Disse Cervantes que ‘aquele que lê muito e anda muito, vê muito e sabe muito’. Não tenho esta pretensão toda, mas o fato é que gosto muito de viajar. De ônibus, de trem, de avião, automóvel. Infelizmente tive que adiar uma viagem que planejava, e que duraria mais de 40 horas, no lombo de um ônibus, até União dos Palmares, interior de Alagoas e terra de meu pai, que faria agora em janeiro próximo, em razão das avarias no joelho esquerdo. Mas a idéia continua de pé. Será uma orgia literária. Quarenta horas dentro de um ônibus, já imaginaram a quantidade de poemas a escrever e a ler? Mas o fato é que o calor do verão nordestino também assusta, e não desejo chegar a União vindo do conforto de um vôo tranqüilo ou de ônibus-leito. Desejo sentir cada metro da estrada, cada enfado e cada descoberta, cada imagem e até mesmo cada irritação. Mas e os riscos de assaltos no meio da estrada? Todos os passageiros nus – os que sobraram, evidentemente, vivos- enfiados no bagageiro, como fazem no chamado ‘polígono da maconha’, que vai da Bahia até Pernambuco? Com a canícula nordestina? Melhor esperar.
O que não acontece aqui em Curitiba, onde no momento me encontro para receber a Medalha do Mérito Cultural 2013, a mim atribuída pelo pessoal do Movimento Poetizar o Mundo, comandado pela professora Isabel Furini. Aqui é frio. Lembra muito Campos do Jordão, não só pelo clima como também pela onipresença dos pinheiros. A bandeira da cidade é muito parecida –diria idêntica- à nossa.

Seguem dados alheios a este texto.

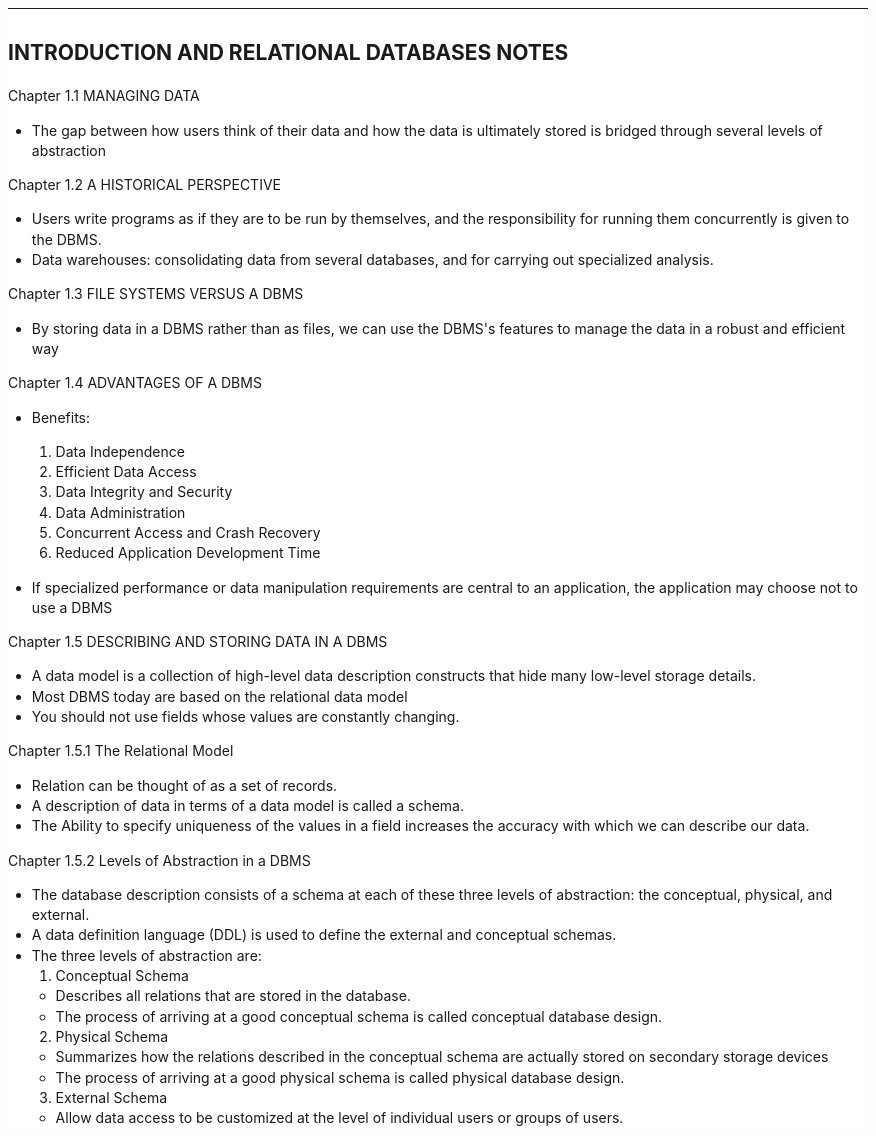 -----------------------------------------------------------------------------------------------------------------------------------------------------------------------
INTRODUCTION AND RELATIONAL DATABASES NOTES
-----------------------------------------------------------------------------------------------------------------------------------------------------------------------
Chapter 1.1 MANAGING DATA
  - The gap between how users think of their data and how the data is ultimately stored is bridged through several levels of abstraction

Chapter 1.2 A HISTORICAL PERSPECTIVE
  - Users write programs as if they are to be run by themselves, and the responsibility for running them concurrently is given to the DBMS.
  - Data warehouses: consolidating data from several databases, and for carrying out specialized analysis.

Chapter 1.3 FILE SYSTEMS VERSUS A DBMS
  -  By storing data in a DBMS rather than as files, we can use the DBMS's features to manage the data in a robust and efficient way

Chapter 1.4 ADVANTAGES OF A DBMS
  - Benefits:
    1. Data Independence
    2. Efficient Data Access
    3. Data Integrity and Security
    4. Data Administration
    5. Concurrent Access and Crash Recovery
    6. Reduced Application Development Time

  - If specialized performance or data manipulation requirements are central to an application, the application may choose not to use a DBMS

Chapter 1.5 DESCRIBING AND STORING DATA IN A DBMS
  - A data model is a collection of high-level data description constructs that hide many low-level storage details.
  - Most DBMS today are based on the relational data model
  - You should not use fields whose values are constantly changing.

Chapter 1.5.1 The Relational Model
  - Relation can be thought of as a set of records.
  - A description of data in terms of a data model is called a schema.
  - The Ability to specify uniqueness of the values in a field increases the accuracy with which we can describe our data.

Chapter 1.5.2 Levels of Abstraction in a DBMS
  - The database description consists of a schema at each of these three levels of abstraction: the conceptual, physical, and external.
  - A data definition language (DDL) is used to define the external and conceptual schemas.
  - The three levels of abstraction are:
    1. Conceptual Schema
      - Describes all relations that are stored in the database.
      - The process of arriving at a good conceptual schema is called conceptual database design.
    2. Physical Schema
      - Summarizes how the relations described in the conceptual schema are actually stored on secondary storage devices
      - The process of arriving at a good physical schema is called physical database design.
    3. External Schema
      - Allow data access to be customized at the level of individual users or groups of users.

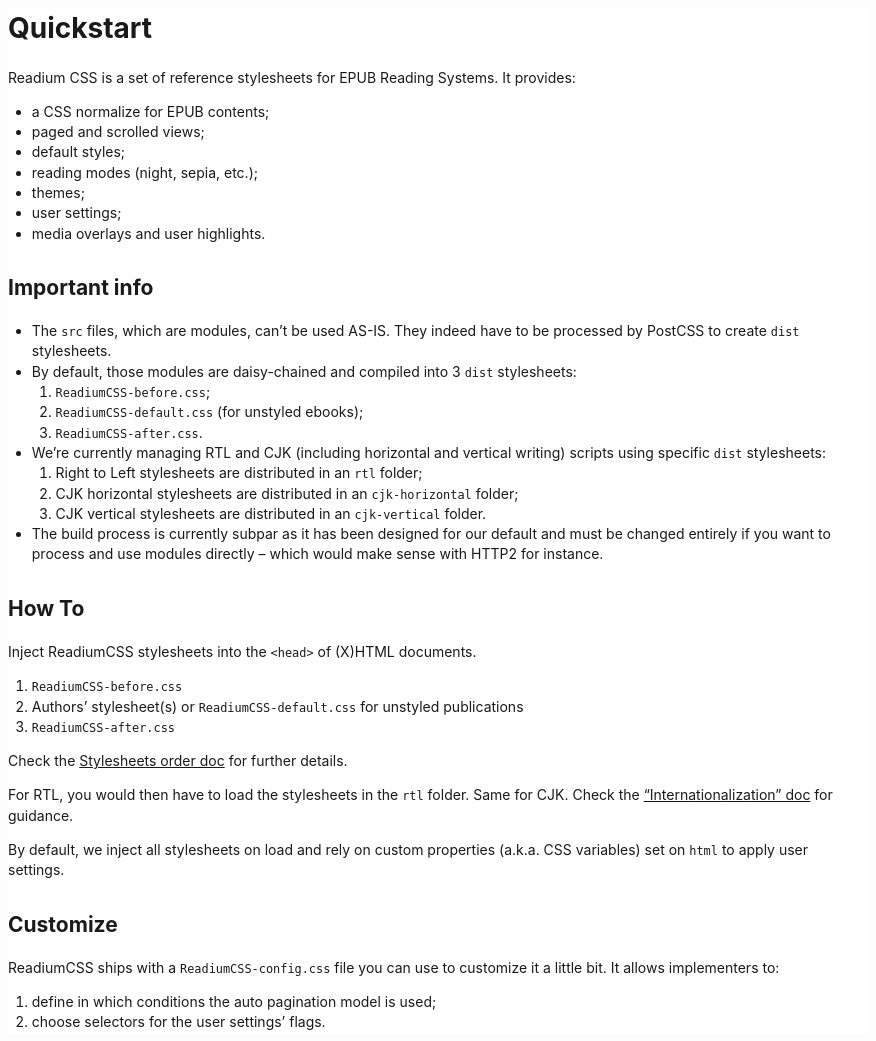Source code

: # Quickstart

Readium CSS is a set of reference stylesheets for EPUB Reading Systems. It provides: 

- a CSS normalize for EPUB contents;
- paged and scrolled views;
- default styles;
- reading modes (night, sepia, etc.);
- themes;
- user settings;
- media overlays and user highlights.

## Important info

- The `src` files, which are modules, can’t be used AS-IS. They indeed have to be processed by PostCSS to create `dist` stylesheets.
- By default, those modules are daisy-chained and compiled into 3 `dist` stylesheets: 
    1. `ReadiumCSS-before.css`;
    2. `ReadiumCSS-default.css` (for unstyled ebooks);
    3. `ReadiumCSS-after.css`.
- We’re currently managing RTL and CJK (including horizontal and vertical writing) scripts using specific `dist` stylesheets:
    1. Right to Left stylesheets are distributed in an `rtl` folder;
    2. CJK horizontal stylesheets are distributed in an `cjk-horizontal` folder;
    3. CJK vertical stylesheets are distributed in an `cjk-vertical` folder.
- The build process is currently subpar as it has been designed for our default and must be changed entirely if you want to process and use modules directly – which would make sense with HTTP2 for instance.

## How To

Inject ReadiumCSS stylesheets into the `<head>` of (X)HTML documents. 

1. `ReadiumCSS-before.css`
2. Authors’ stylesheet(s) or `ReadiumCSS-default.css` for unstyled publications
3. `ReadiumCSS-after.css`

Check the [Stylesheets order doc](../docs/CSS06-stylesheets_order.md) for further details.

For RTL, you would then have to load the stylesheets in the `rtl` folder. Same for CJK. Check the [“Internationalization” doc](../docs/CSS16-internationalization.md) for guidance.

By default, we inject all stylesheets on load and rely on custom properties (a.k.a. CSS variables) set on `html` to apply user settings.

## Customize

ReadiumCSS ships with a `ReadiumCSS-config.css` file you can use to customize it a little bit. It allows implementers to:

1. define in which conditions the auto pagination model is used;
2. choose selectors for the user settings’ flags.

A entrega da medalha foi ontem, durante um evento cultural que contou com a abertura de uma exposição de quadros, fotografias e leitura de poemas de artistas paranaenses. Chamava-se Perspectivas, a exposição. O local é um centro gastronômico-cultural, chamado Alberto Massuda, no centro histórico de Curitiba. Boas conversas sobre arte, política, cultura, história. Gente boníssima, do tipo que oferece carona para te levar de volta ao hotel. Aceito, obrigado. Na agenda para o ano que vem, promover intercâmbio entre artistas jordanenses e curitibanos. Derrubei espumante em um prato de patês que fazia parte do coquetel. Me desculpei com o garçom.
Saí para o aeroporto ainda escuro, antes das cinco da manhã. Às onze, já estava em casa, sendo recebido pelo cheirinho do café de Simone. As malas mais pesadas que na ida –sempre é assim- de tantos livros recebidos, presentes, camisetas. A alma repleta de novas memórias e o coração ainda se refazendo das alegrias que este encontro me proporcionou. Por tudo isso, já vale a pena o acidente de estar vivo.

Sim, ainda trago Curitiba nos olhos. E não li Leminski sobre as ruas de paralelepípedo, ocupado que estava em admirar o céu e a terra da capital do Paraná. Esqueçam a Europa. Curitiba, dependendo de quem a visita, é até melhor.